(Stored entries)

•••••

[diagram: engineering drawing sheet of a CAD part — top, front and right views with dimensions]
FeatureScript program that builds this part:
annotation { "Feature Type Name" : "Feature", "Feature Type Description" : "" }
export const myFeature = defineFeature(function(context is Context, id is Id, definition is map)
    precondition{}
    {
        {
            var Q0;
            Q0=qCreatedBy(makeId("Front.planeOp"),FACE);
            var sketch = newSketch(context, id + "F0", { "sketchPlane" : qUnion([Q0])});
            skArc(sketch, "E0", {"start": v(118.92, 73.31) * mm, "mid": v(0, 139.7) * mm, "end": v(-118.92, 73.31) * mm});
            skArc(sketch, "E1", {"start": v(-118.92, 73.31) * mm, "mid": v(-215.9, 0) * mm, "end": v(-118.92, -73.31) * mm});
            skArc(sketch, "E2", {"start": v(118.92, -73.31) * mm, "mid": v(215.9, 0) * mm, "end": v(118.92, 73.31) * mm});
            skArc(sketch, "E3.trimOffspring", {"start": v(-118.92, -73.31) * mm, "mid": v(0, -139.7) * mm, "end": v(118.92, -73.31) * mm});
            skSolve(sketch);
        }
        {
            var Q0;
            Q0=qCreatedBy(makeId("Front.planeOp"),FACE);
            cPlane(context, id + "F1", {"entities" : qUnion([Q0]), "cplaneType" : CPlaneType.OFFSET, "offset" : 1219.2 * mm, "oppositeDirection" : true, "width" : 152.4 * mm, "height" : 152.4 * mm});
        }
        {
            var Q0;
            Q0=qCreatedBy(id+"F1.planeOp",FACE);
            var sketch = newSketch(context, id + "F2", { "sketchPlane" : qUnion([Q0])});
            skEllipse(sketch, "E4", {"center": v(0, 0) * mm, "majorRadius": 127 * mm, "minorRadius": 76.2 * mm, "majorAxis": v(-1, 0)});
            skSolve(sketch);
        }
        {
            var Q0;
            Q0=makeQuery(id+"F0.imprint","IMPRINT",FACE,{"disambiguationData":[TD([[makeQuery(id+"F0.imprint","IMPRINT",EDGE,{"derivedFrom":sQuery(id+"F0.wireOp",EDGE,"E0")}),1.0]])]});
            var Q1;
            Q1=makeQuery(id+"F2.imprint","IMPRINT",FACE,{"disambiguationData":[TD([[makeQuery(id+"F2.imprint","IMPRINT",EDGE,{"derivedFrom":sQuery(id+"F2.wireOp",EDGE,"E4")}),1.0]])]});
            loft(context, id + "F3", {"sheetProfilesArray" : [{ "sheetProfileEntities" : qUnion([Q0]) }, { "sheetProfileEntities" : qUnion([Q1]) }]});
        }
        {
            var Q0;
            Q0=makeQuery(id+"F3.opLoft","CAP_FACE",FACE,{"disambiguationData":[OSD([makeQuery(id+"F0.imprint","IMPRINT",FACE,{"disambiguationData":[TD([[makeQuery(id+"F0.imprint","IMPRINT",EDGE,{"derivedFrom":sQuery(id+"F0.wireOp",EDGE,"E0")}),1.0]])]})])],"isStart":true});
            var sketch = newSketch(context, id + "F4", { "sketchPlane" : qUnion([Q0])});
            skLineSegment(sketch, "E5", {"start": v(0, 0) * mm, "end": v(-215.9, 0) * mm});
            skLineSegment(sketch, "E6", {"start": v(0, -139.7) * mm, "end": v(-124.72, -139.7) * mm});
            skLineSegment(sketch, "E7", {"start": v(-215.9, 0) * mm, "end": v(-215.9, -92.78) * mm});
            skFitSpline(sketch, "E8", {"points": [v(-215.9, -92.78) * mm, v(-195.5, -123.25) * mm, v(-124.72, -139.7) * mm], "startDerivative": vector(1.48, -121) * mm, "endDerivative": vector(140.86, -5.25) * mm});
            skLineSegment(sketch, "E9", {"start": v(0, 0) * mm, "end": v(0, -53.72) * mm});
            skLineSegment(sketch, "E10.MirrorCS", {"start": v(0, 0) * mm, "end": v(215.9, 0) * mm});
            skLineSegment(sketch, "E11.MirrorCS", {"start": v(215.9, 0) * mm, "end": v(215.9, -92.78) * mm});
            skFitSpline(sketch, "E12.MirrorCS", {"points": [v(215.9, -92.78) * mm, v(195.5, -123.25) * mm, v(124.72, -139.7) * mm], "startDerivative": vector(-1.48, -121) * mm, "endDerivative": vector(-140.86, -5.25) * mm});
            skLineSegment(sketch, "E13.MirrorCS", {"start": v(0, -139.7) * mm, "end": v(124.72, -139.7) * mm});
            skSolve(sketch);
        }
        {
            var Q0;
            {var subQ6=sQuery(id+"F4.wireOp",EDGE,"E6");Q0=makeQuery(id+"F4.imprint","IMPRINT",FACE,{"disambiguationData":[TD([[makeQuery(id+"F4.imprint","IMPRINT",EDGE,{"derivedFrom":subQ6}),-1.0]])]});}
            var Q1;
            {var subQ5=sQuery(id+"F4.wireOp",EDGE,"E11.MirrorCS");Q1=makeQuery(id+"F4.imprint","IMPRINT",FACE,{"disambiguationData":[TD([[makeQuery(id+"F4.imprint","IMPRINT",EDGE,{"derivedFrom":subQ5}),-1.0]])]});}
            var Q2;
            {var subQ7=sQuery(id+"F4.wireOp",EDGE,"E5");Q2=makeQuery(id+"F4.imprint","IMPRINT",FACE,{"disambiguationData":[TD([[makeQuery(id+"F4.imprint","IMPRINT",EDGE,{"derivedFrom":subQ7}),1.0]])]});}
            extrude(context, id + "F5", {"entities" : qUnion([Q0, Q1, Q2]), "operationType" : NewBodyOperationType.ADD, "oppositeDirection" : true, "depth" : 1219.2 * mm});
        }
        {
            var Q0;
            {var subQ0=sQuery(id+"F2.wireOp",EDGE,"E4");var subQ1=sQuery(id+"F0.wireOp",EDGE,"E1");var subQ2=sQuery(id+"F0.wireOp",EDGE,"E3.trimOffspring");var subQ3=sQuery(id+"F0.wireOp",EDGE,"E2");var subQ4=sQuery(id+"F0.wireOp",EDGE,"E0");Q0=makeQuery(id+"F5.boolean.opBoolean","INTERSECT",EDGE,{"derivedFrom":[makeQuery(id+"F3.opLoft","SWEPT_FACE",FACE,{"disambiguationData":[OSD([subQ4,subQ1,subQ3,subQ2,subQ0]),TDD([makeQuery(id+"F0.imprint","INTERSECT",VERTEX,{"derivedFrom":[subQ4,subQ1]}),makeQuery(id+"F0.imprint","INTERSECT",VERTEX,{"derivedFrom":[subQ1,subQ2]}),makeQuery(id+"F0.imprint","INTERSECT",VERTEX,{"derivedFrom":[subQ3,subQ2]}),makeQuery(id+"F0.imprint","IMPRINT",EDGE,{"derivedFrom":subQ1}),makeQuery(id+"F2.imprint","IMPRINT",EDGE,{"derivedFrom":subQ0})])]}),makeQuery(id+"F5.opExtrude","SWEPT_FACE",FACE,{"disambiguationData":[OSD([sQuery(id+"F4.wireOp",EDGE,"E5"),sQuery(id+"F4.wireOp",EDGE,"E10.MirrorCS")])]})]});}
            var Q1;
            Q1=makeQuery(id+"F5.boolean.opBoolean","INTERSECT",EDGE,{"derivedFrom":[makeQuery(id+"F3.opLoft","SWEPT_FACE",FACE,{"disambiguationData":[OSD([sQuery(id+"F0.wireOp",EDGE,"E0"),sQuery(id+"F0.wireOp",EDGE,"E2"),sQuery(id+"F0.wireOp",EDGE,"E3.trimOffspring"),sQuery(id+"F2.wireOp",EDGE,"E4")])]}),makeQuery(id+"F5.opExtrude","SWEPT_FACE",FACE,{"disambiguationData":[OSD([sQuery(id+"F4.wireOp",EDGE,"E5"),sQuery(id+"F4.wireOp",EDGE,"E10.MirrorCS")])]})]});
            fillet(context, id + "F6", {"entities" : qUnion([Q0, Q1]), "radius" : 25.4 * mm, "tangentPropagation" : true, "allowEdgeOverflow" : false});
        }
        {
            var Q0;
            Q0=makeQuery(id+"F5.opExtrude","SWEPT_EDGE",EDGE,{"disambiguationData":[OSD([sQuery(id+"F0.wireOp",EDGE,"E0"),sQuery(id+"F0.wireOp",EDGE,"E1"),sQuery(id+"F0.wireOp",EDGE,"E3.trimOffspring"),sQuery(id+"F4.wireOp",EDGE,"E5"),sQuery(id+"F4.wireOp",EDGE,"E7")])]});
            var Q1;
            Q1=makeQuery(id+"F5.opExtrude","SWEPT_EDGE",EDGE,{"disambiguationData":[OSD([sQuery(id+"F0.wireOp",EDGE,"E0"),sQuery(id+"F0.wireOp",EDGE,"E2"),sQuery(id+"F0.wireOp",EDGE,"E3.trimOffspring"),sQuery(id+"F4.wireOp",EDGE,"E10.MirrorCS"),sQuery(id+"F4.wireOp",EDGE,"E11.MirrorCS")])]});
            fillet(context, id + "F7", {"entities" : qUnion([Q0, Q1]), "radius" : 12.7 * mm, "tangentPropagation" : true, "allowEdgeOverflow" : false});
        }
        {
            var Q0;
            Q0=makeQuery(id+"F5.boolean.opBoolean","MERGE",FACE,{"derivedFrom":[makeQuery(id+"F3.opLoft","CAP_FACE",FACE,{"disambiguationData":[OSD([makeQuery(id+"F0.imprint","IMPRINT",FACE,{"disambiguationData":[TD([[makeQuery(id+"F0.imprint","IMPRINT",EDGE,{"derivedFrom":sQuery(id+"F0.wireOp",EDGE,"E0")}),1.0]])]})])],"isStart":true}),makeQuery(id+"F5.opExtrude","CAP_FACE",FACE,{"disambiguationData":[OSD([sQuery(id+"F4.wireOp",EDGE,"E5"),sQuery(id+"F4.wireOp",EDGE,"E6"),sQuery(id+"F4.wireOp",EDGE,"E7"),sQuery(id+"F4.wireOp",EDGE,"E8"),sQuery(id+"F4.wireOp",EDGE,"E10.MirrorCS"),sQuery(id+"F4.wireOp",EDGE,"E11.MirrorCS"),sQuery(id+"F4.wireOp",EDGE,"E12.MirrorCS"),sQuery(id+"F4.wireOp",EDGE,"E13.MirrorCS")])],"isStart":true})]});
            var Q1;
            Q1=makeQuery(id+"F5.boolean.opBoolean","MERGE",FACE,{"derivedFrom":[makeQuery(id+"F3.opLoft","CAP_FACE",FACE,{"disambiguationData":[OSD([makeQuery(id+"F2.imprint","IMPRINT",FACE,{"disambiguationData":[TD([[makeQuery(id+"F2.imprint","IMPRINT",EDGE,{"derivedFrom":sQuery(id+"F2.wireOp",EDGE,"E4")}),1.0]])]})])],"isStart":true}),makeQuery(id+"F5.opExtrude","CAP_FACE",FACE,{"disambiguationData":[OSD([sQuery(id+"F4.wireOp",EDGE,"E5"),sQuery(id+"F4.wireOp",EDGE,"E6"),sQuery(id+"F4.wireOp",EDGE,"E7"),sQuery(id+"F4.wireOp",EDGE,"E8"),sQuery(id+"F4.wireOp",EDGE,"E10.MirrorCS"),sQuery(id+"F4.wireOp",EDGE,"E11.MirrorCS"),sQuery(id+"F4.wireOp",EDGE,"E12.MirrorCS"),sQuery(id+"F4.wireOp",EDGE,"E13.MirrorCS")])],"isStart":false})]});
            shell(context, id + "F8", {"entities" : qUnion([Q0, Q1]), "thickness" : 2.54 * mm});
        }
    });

•••••

Work to be completed = Set out the records above as a Markdown table with the columns No. and Text, one row per line, from the start of the records through the line containing "v(0, 139.7) *". Omit blank lines.

Complete answer =
| No. | Text |
|---|---|
| 1 | [diagram: engineering drawing sheet of a CAD part — top, front and right views with dimensions] |
| 2 | FeatureScript program that builds this part: |
| 3 | annotation { "Feature Type Name" : "Feature", "Feature Type Description" : "" } |
| 4 | export const myFeature = defineFeature(function(context is Context, id is Id, definition is map) |
| 5 |     precondition{} |
| 6 |     { |
| 7 |         { |
| 8 |             var Q0; |
| 9 |             Q0=qCreatedBy(makeId("Front.planeOp"),FACE); |
| 10 |             var sketch = newSketch(context, id + "F0", { "sketchPlane" : qUnion([Q0])}); |
| 11 |             skArc(sketch, "E0", {"start": v(118.92, 73.31) * mm, "mid": v(0, 139.7) * mm, "end": v(-118.92, 73.31) * mm}); |